Moving about 70% of the US’s freight tonnage, truckers don’t feel encouraged to go in during off-peak hours because parts of the supply chain often don’t operate around the clock, said Matt Schrap, chief executive officer of the Harbor Trucking Association. Before the bottlenecks emerged, truckers could pick up containers in the early morning and then store them at truck yards until space opened up at warehouses. But these sites are now “full of empty containers and chassis, and land has become an extreme premium.”
“More trucks aren’t going to necessarily solve the thing — it’s a productivity issue,” Schrap said in an interview.
Warehousing
The vacancy rate at Southern California facilities is now around 0.3%, with the lack of availability particularly acute in the Inland Empire counties of Riverside and San Bernardino, Port of Los Angeles Executive Director Gene Seroka said at a virtual meeting of harbor commissioners last week.

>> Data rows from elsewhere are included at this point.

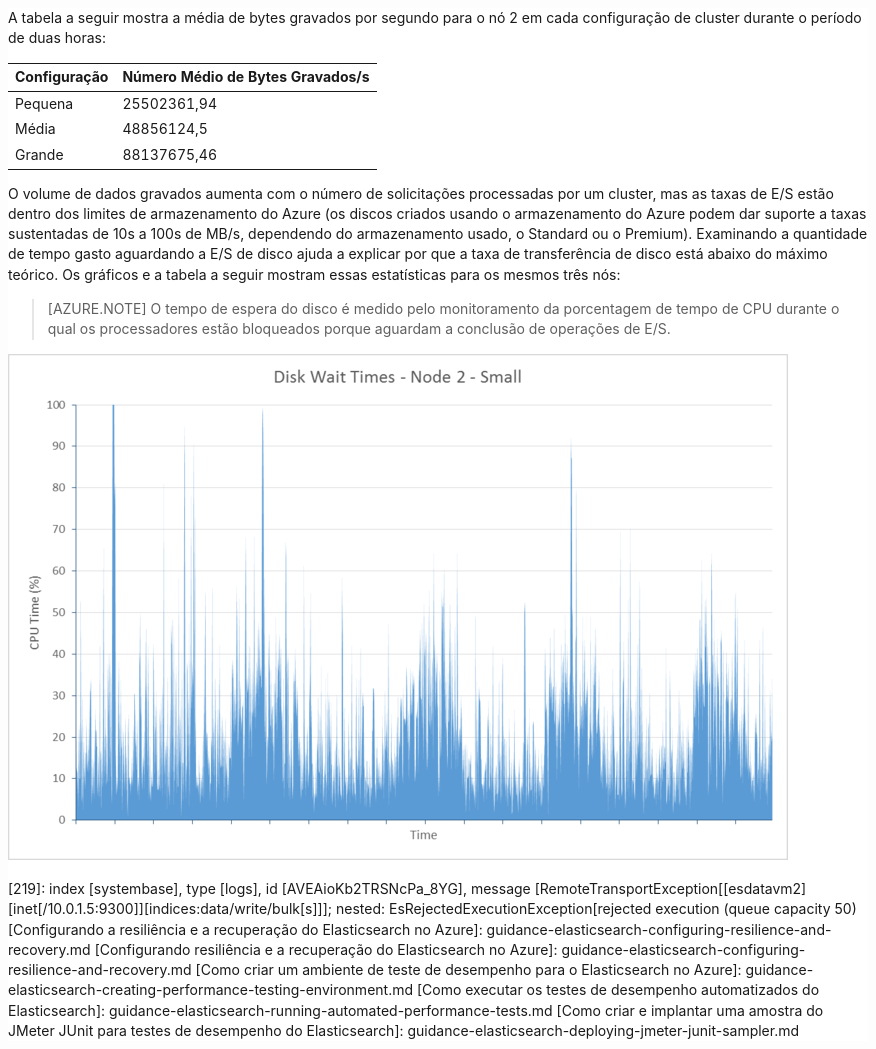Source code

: A tabela a seguir mostra a média de bytes gravados por segundo para o nó 2 em cada configuração de cluster durante o período de duas horas:

| Configuração | Número Médio de Bytes Gravados/s |
|---------------|-------------------------------------|
| Pequena | 25502361,94 |
| Média | 48856124,5 |
| Grande | 88137675,46 |

O volume de dados gravados aumenta com o número de solicitações processadas por um cluster, mas as taxas de E/S estão dentro dos limites de armazenamento do Azure (os discos criados usando o armazenamento do Azure podem dar suporte a taxas sustentadas de 10s a 100s de MB/s, dependendo do armazenamento usado, o Standard ou o Premium). Examinando a quantidade de tempo gasto aguardando a E/S de disco ajuda a explicar por que a taxa de transferência de disco está abaixo do máximo teórico. Os gráficos e a tabela a seguir mostram essas estatísticas para os mesmos três nós:

> [AZURE.NOTE] O tempo de espera do disco é medido pelo monitoramento da porcentagem de tempo de CPU durante o qual os processadores estão bloqueados porque aguardam a conclusão de operações de E/S.

![](media/guidance-elasticsearch/data-ingestion-image7.png)


[219]: index [systembase], type [logs], id [AVEAioKb2TRSNcPa_8YG], message [RemoteTransportException[[esdatavm2][inet[/10.0.1.5:9300]][indices:data/write/bulk[s]]]; nested: EsRejectedExecutionException[rejected execution (queue capacity 50)
[Configurando a resiliência e a recuperação do Elasticsearch no Azure]: guidance-elasticsearch-configuring-resilience-and-recovery.md
[Configurando resiliência e a recuperação do Elasticsearch no Azure]: guidance-elasticsearch-configuring-resilience-and-recovery.md
[Como criar um ambiente de teste de desempenho para o Elasticsearch no Azure]: guidance-elasticsearch-creating-performance-testing-environment.md
[Como executar os testes de desempenho automatizados do Elasticsearch]: guidance-elasticsearch-running-automated-performance-tests.md
[Como criar e implantar uma amostra do JMeter JUnit para testes de desempenho do Elasticsearch]: guidance-elasticsearch-deploying-jmeter-junit-sampler.md
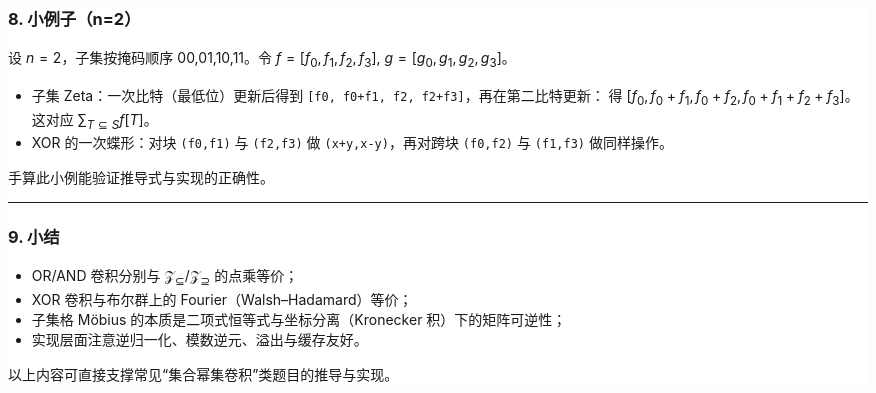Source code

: 
### 8. 小例子（n=2）

设 $n=2$，子集按掩码顺序 00,01,10,11。令 $f=[f_0,f_1,f_2,f_3],\ g=[g_0,g_1,g_2,g_3]$。

- 子集 Zeta：一次比特（最低位）更新后得到 `[f0, f0+f1, f2, f2+f3]`，再在第二比特更新：
  得 $[f_0, f_0+f_1, f_0+f_2, f_0+f_1+f_2+f_3]$。这对应 $\sum_{T\subseteq S} f[T]$。
- XOR 的一次蝶形：对块 `(f0,f1)` 与 `(f2,f3)` 做 `(x+y,x-y)`，再对跨块 `(f0,f2)` 与 `(f1,f3)` 做同样操作。

手算此小例能验证推导式与实现的正确性。

---

### 9. 小结

- OR/AND 卷积分别与 $\mathcal{Z}_{\subseteq}$/$\mathcal{Z}_{\supseteq}$ 的点乘等价；
- XOR 卷积与布尔群上的 Fourier（Walsh–Hadamard）等价；
- 子集格 Möbius 的本质是二项式恒等式与坐标分离（Kronecker 积）下的矩阵可逆性；
- 实现层面注意逆归一化、模数逆元、溢出与缓存友好。

以上内容可直接支撑常见“集合幂集卷积”类题目的推导与实现。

During normal times, the vacancy rate stood as high as 5%, he added.
“We can’t build these facilities fast enough, and even though we boast 2 billion square feet from the shores of the Pacific now out to the desert region of Southern California, we’ve got to turn that cargo out faster and have enough space under roof to manage all of these consumer and manufacturing products,” he said at a separate briefing earlier this month.
Dockwork
The contract covering about 22,000 dockworkers across nearly 30 West Coast ports — including Los Angeles and Long Beach — is set to expire on July 1. The International Longshore and Warehouse Union and the Pacific Maritime Association, which represents more than 70 employers, reinforced ahead of the expiration that “neither party is preparing for a strike or a lockout.” Talks often went beyond the expiration dates in previous negotiations.
Both sides’ commitment to keeping cargo moving throughout the process would avoid a repeat of the delays and congestion that hampered ports in California, Oregon and Washington during the 2014 talks. Back then, a nine-month dispute caused disruptions and shipping delays and only ended after the Obama administration intervened in 2015.